Going Vertical: Multi-Storey Construction
When we move from single-storey to multi-storey, the structural game changes. Weights multiply, seismic/wind loads become critical, and material logistics get complicated.
1. Suspended Floor Systems
How do we build a concrete floor in the air?
Bondek / Condeck (Composite Steel Decking)
Profiled steel sheeting that acts as both the permanent formwork (so you don't need timber prop boards everywhere) and the tensile reinforcement for the slab. Very common in commercial and apartments.
Post-Tensioned (PT) Slabs
High-strength steel cables are draped inside the formwork and tensioned (stretched) after the concrete cures.
Why? It compresses the concrete, allowing for much thinner slabs and longer spans between columns.
Danger: Never drill into a PT slab without X-ray scanning. Cutting a live cable can explode through the concrete.
2. Transfer Structures
Architects often want a different layout on Level 1 than on Ground. Maybe apartments above a carpark.
A Transfer Slab or Transfer Beam is a massive concrete element that takes the load of the walls/columns above and redirects it to the columns below, which are in different locations.

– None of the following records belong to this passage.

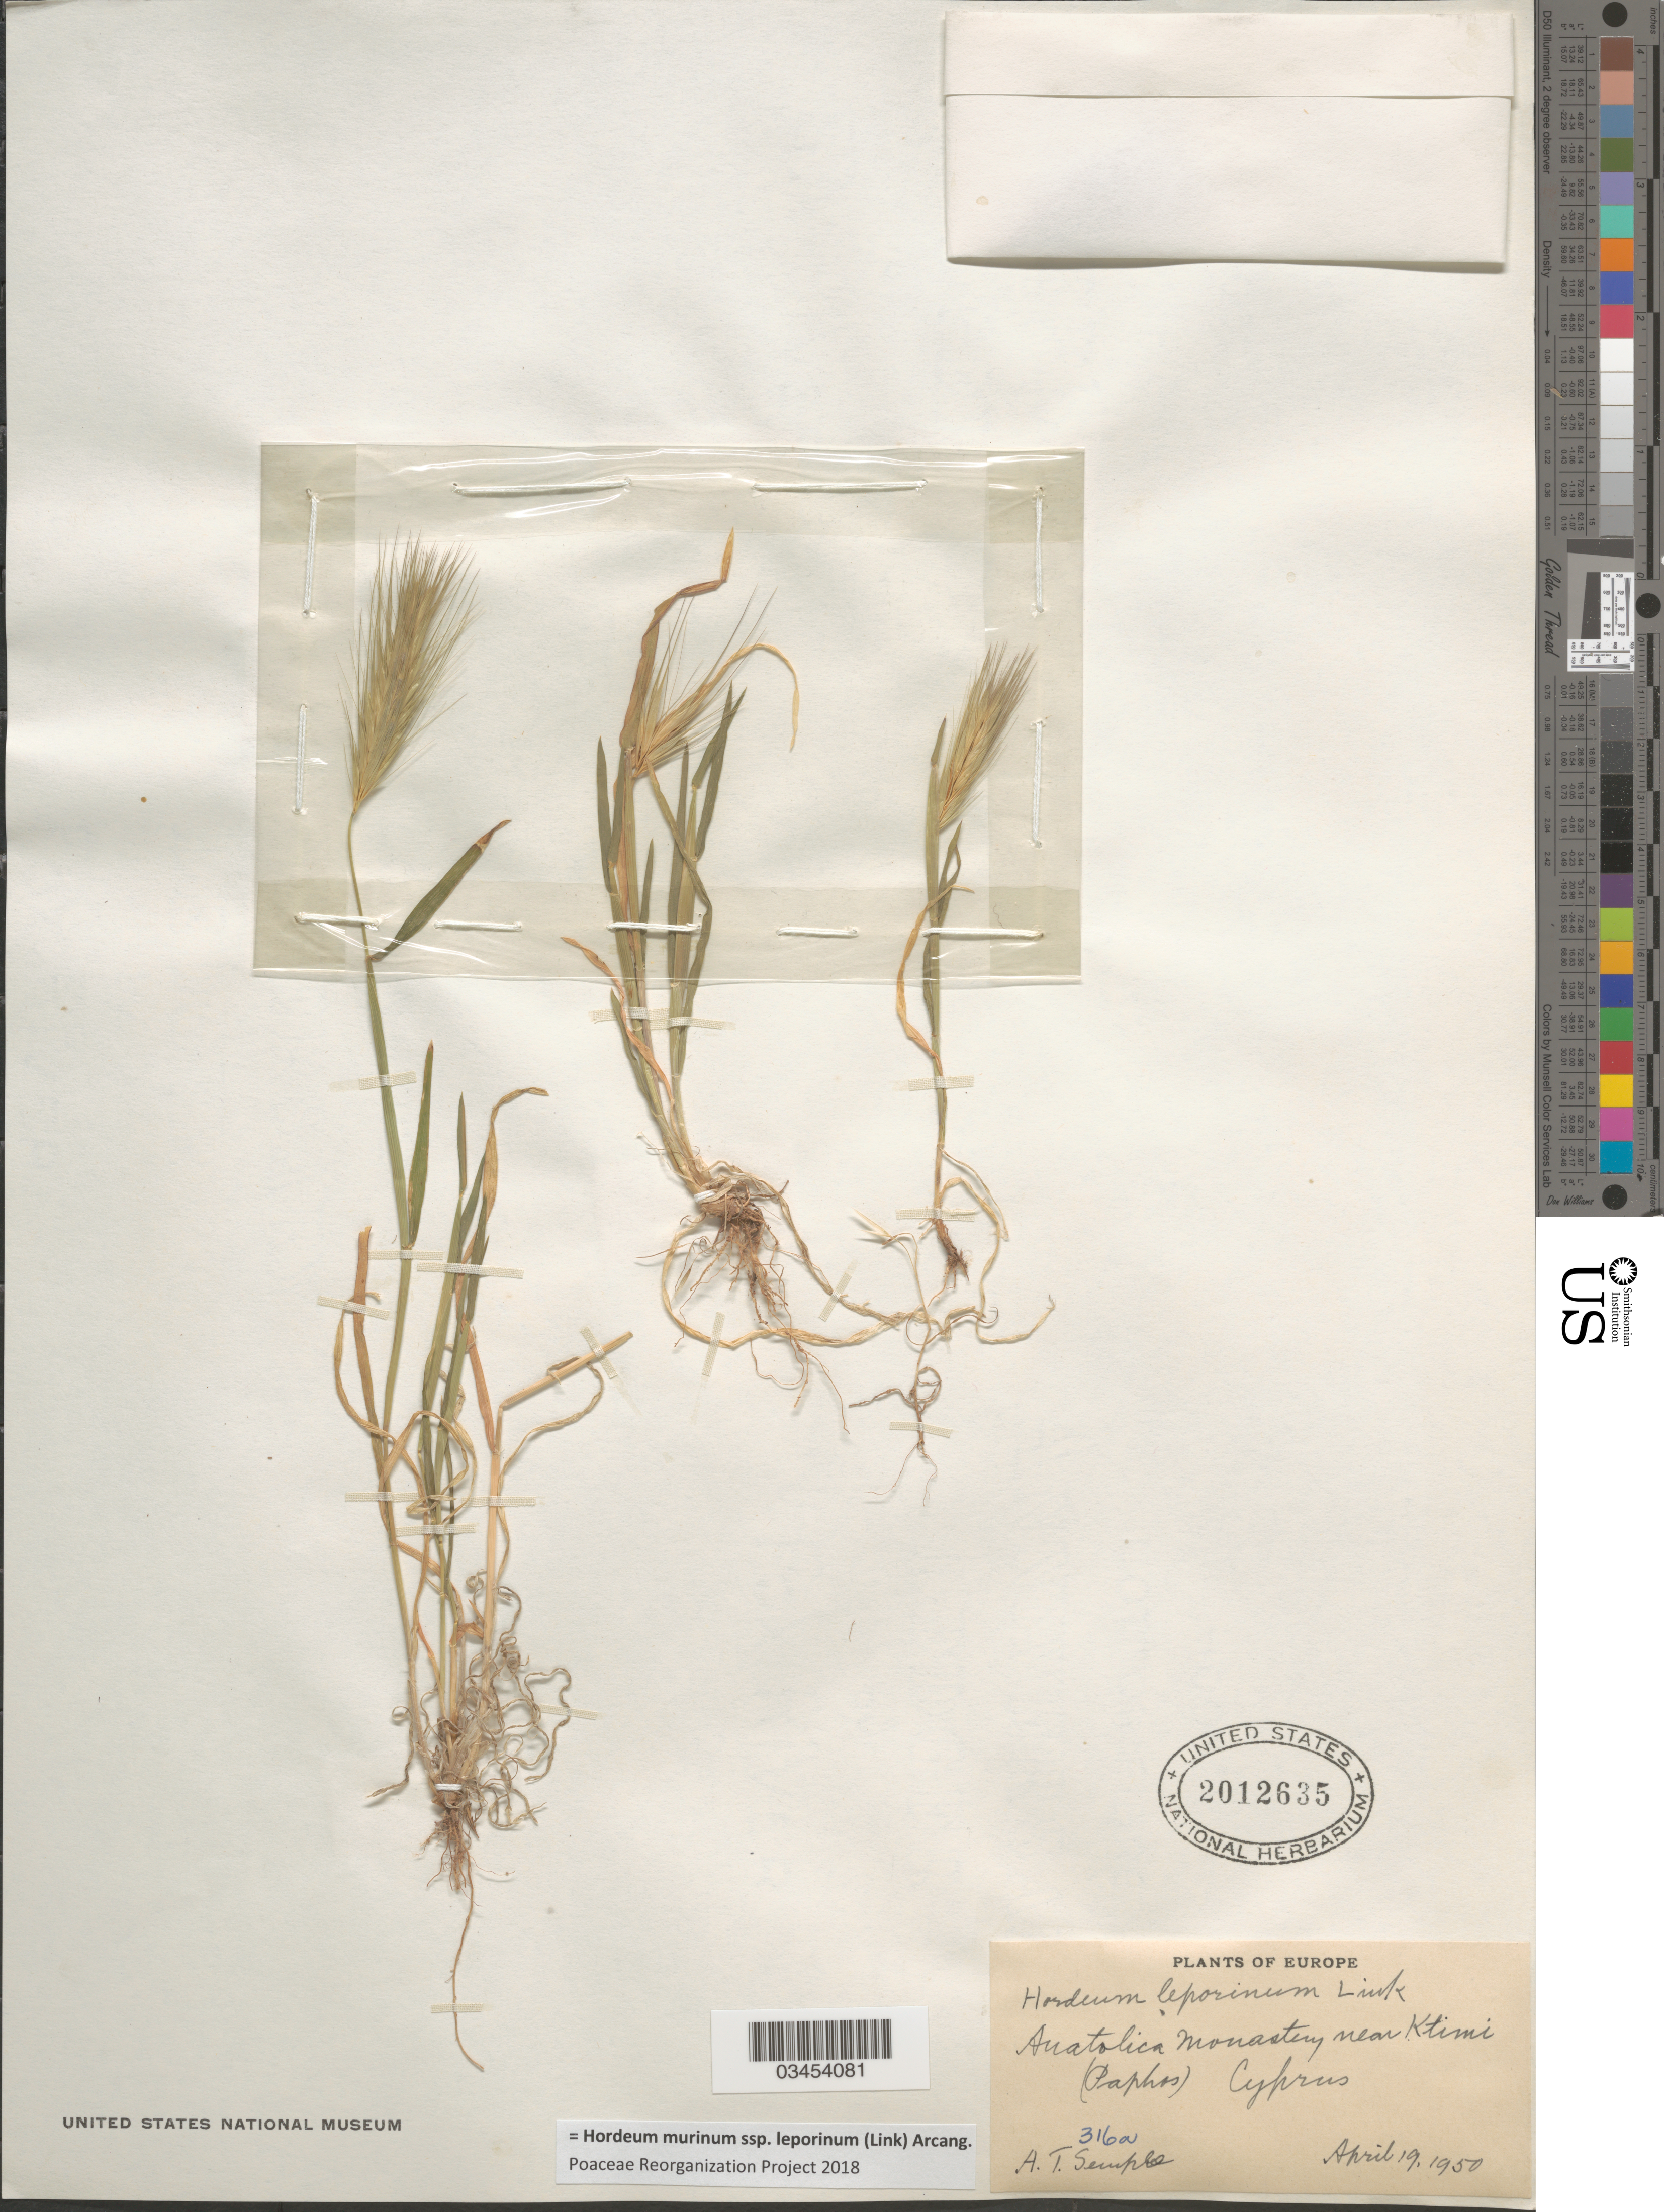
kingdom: Plantae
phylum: Tracheophyta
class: Liliopsida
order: Poales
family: Poaceae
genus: Hordeum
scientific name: Hordeum murinum subsp. leporinum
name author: (Link) Arcang.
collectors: A. Semple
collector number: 316a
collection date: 1950-04-19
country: Cyprus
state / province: Páfos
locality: Anatolica Monastery near Ktimi (Paphos).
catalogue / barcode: US 2012635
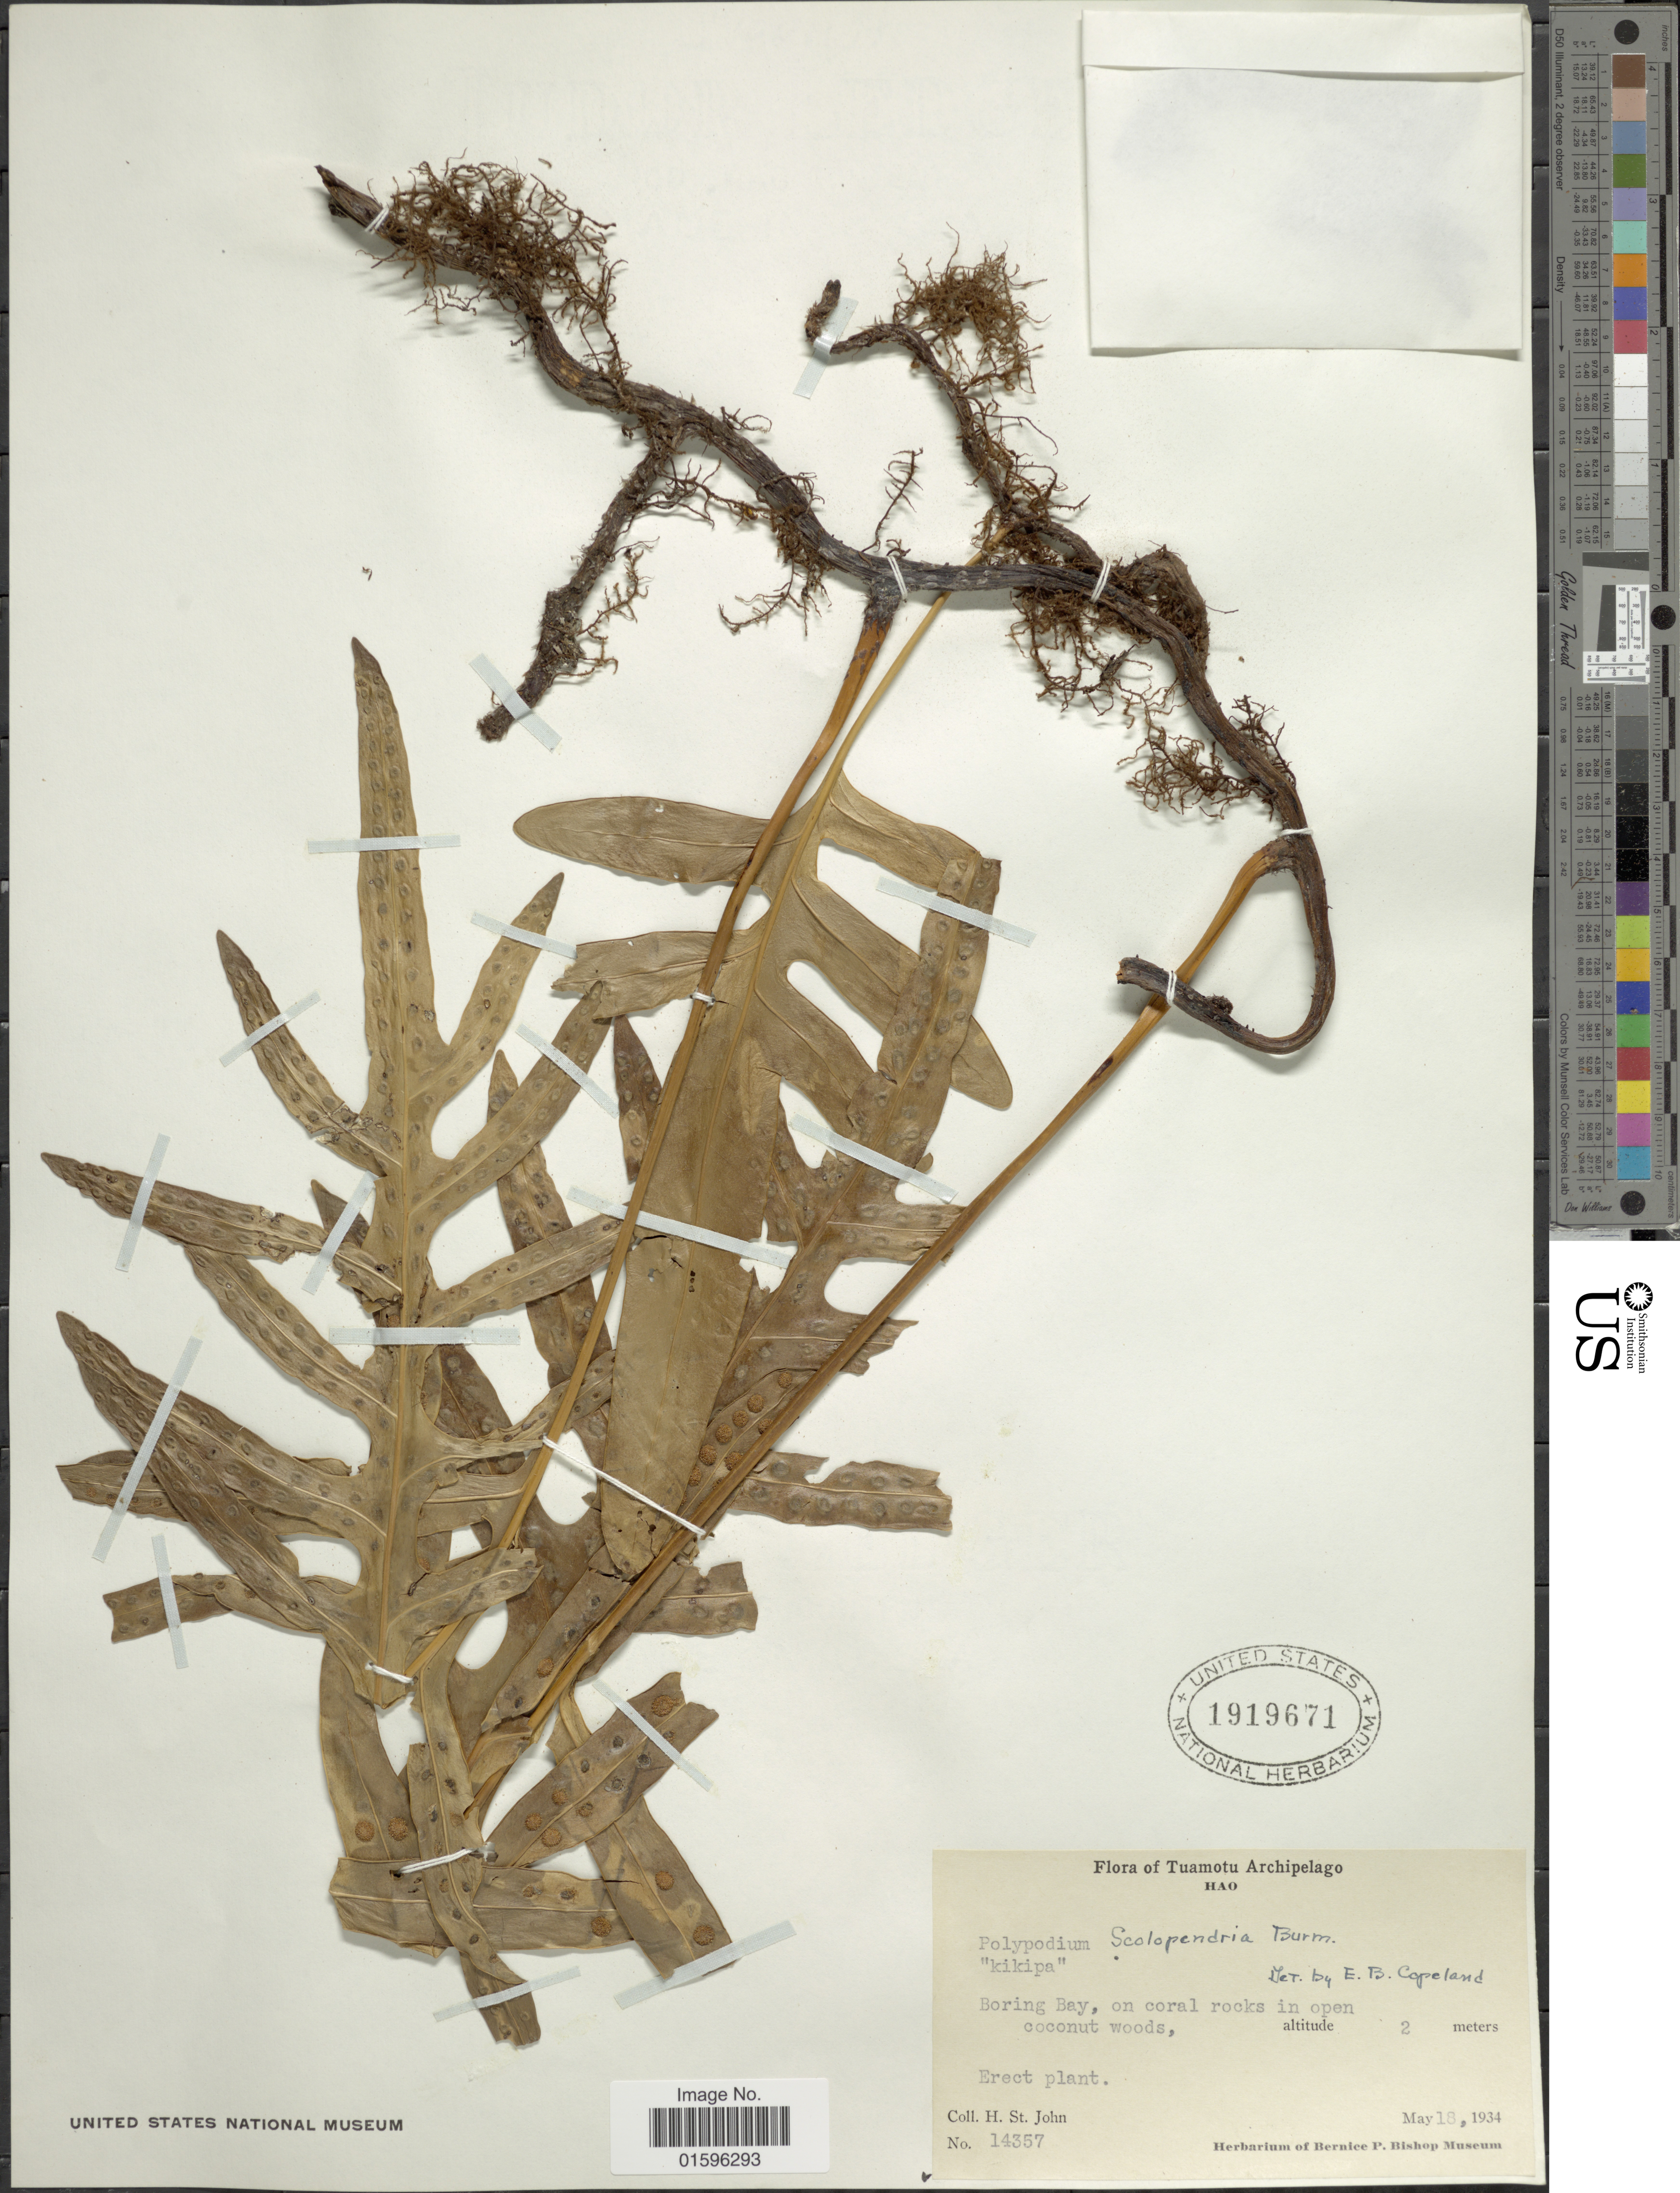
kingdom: Plantae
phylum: Tracheophyta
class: Polypodiopsida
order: Polypodiales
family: Polypodiaceae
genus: Polypodium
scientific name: Polypodium scolopendria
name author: Burm. f.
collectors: H. St. John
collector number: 14357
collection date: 1934-05-18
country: French Polynesia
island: Hao Atoll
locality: Tuamotu Archipelago, Hao, Boring Bay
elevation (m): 2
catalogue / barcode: US 1919671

These are thick, heavily reinforced, and expensive.
3. Lateral Stability (Bracing)
Gravity isn't the only force. Wind and Earthquakes try to push the building sideways (Shear).
- Core Bracing: In high-rise, the lift shaft and stairwell are solid concrete cores that act as a rigid spine for the building.
- Shear Walls: Dedicated reinforced concrete walls designed to resist racking.
- Cross Bracing: Steel X-braces seen in industrial sheds or some exposed-structure architecture.
4. Precast & Tilt-Up
Why pour concrete on site (in-situ) when you can crane it in?
Precast: Made in a factory, trucked to site. High quality finish.
Tilt-Up: Poured on the floor slab of the building, then craned (tilted) up into position. Cheaper (no transport), but needs a huge casting bed area.